▸ **Task requirements**:
**a.** In the text below on Barry Komisaruk's research, what animals did he implant hormone crystals into back in the 1950s?
**b.** For the text below on Barry Komisaruk's research, decide whether each statement agrees with it, answering yes or no and quoting the words that decide it: (i) Komisaruk teaches psychology at Rutgers University. (ii) The framed image above his desk shows male brain activity. (iii) His early hormone work took place in the 1970s.
**c.** Pick up the text below on Barry Komisaruk's research after its last sentence and keep writing.
━━ Source text
Above his desk at Rutgers University, psychology professor Barry Komisaruk has a framed image of what female brain activity looks like during orgasm. It looks like a sunset. Every major region of her brain ignites at the height of climax. He is the first to record such an image, and in recent years has used his research to improve women’s lives.
It started with hormones and doves. Back in the 1950s, Komisaruk, a behavioral neuroscientist and an author of The Science of Orgasm and The Orgasm Answer Guide, was looking at what he called “invisible forces that act at a distance” or, more specifically, at how neurons produced consciousness. He was anesthetizing doves, clamping them down, and drilling minuscule holes in their skulls to then implant hormone crystals into their brains. He was studying how hormone production stimulates behavior, and how behavior stimulates hormone production. This was his initial claim to fame, and the beginning of a long series of sexual behavioral studies that eventually revealed important facts about women, pleasure, and pain.
What followed were even more studies that included rats, dildos, MRIs and masturbation. It sounds a bit crazy, like a juicy episode of Masters of Sex, but what Komisaruk learned from subsequent experiments laid the foundation for what he is able to do to help people with sexual pathology today.
━━━━
━━ Data for analysis
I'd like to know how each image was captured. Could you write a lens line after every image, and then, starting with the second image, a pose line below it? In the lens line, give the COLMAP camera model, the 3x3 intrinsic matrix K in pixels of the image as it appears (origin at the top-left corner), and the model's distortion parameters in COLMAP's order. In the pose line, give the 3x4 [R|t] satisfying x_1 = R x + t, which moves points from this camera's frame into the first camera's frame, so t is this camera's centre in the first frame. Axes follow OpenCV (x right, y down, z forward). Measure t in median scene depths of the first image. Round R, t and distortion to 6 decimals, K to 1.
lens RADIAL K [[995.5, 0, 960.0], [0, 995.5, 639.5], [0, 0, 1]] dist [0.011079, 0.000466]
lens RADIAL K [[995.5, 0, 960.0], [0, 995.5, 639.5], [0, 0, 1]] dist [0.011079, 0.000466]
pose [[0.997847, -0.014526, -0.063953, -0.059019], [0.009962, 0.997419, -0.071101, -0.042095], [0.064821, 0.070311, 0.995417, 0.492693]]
━━━━
━━ Data for analysis
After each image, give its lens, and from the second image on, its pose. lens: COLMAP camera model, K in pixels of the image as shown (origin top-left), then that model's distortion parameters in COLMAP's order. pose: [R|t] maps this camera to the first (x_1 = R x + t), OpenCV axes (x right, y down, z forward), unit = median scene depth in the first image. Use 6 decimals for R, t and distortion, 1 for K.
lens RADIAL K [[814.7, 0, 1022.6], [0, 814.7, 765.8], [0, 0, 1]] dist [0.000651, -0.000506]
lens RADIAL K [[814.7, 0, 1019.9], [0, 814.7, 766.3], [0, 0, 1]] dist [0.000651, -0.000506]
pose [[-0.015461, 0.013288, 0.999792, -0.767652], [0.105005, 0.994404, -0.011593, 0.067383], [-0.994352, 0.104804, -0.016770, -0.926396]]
━━━━
▸ **Answers for each item**:
**a.** Doves.

**b.**
(i) Yes: "Above his desk at Rutgers University, psychology professor Barry Komisaruk"
(ii) No: "what female brain activity looks like during orgasm"
(iii) No: "Back in the 1950s"

**c.**
As a graduate student, Komisaruk, who was raised in the Bronx area of New York City, studied with Elizabeth Crosby, the famous neuro-anatomist who wrote the three-volume Comparative Anatomy of the Nervous System of Vertebrates.
“I took a chance writing to her for help with identifying the structures of the dove brain, and she answered me,” he told me. “She had been doing work on pigeon brains. She was five feet tall, and in her 90s, and sharp as a tack. I brought my brain slides and she went through and identified the structures of the dove brain for me.” This research led to his doctoral dissertation that showed where in the brain progesterone acts controlling aspects of reproductive behavior.